Social systems, the human brain, the Internet and the World Wide Web are all examples of complex networks, i.e. systems composed of a large number of units interconnected through highly non-trivial patterns of interactions. This book is an introduction to the beautiful and multidisciplinary world of complex networks. The readers of the book will be exposed to the fundamental principles, methods and applications of a novel discipline: network science. They will learn how to characterise the architecture of a network and model its growth, and will uncover the principles common to networks from different fields.

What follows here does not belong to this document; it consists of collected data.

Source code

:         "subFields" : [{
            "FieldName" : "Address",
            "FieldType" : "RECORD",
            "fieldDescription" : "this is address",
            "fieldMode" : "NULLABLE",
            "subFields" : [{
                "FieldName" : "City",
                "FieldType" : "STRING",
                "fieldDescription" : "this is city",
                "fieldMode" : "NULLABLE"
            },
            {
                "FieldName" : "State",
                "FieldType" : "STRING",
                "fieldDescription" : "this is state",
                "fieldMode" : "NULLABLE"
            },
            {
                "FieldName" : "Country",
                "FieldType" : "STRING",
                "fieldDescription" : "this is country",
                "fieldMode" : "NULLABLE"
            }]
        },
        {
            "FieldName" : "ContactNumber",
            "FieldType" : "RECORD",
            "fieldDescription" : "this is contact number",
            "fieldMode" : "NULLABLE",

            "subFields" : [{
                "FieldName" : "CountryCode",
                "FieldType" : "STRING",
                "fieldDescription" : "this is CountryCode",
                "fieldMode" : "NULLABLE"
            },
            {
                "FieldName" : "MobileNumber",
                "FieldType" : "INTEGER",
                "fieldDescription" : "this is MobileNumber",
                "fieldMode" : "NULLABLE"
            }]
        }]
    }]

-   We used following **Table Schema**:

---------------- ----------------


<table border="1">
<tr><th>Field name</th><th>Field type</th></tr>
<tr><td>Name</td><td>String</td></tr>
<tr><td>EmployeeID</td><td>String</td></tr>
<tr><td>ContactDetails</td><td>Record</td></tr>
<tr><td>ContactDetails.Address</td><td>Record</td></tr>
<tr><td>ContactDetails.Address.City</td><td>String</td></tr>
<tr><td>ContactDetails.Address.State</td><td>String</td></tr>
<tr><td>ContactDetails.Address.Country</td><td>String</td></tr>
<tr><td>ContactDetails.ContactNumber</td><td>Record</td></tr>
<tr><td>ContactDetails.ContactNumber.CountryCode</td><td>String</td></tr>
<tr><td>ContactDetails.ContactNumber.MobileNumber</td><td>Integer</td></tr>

The book covers a large variety of topics including elements of graph theory, social networks and centrality measures, random graphs, small-world and scale-free networks, models of growing graphs and degree–degree correlations, as well as more advanced topics such as motif analysis, community structure and weighted networks. Each chapter presents its main ideas together with the related mathematical definitions, models and algorithms, and makes extensive use of network data sets to explore these ideas.
The book contains several practical applications that range from determining the role of an individual in a social network or the importance of a player in a football team, to identifying the sub-areas of a nervous systems or understanding correlations between stocks in a financial market.
Thanks to its colloquial style, the extensive use of examples and the accompanying software tools and network data sets, this book is the ideal university-level textbook for a first module on complex networks. It can also be used as a comprehensive reference for researchers in mathematics, physics, engineering, biology and social sciences, or as a historical introduction to the main findings of one of the most active interdisciplinary research fields of the moment.
This book is fundamentally on the structure of complex networks, and we hope it will be followed soon by a second book on the different types of dynamical processes that can take place over a complex network.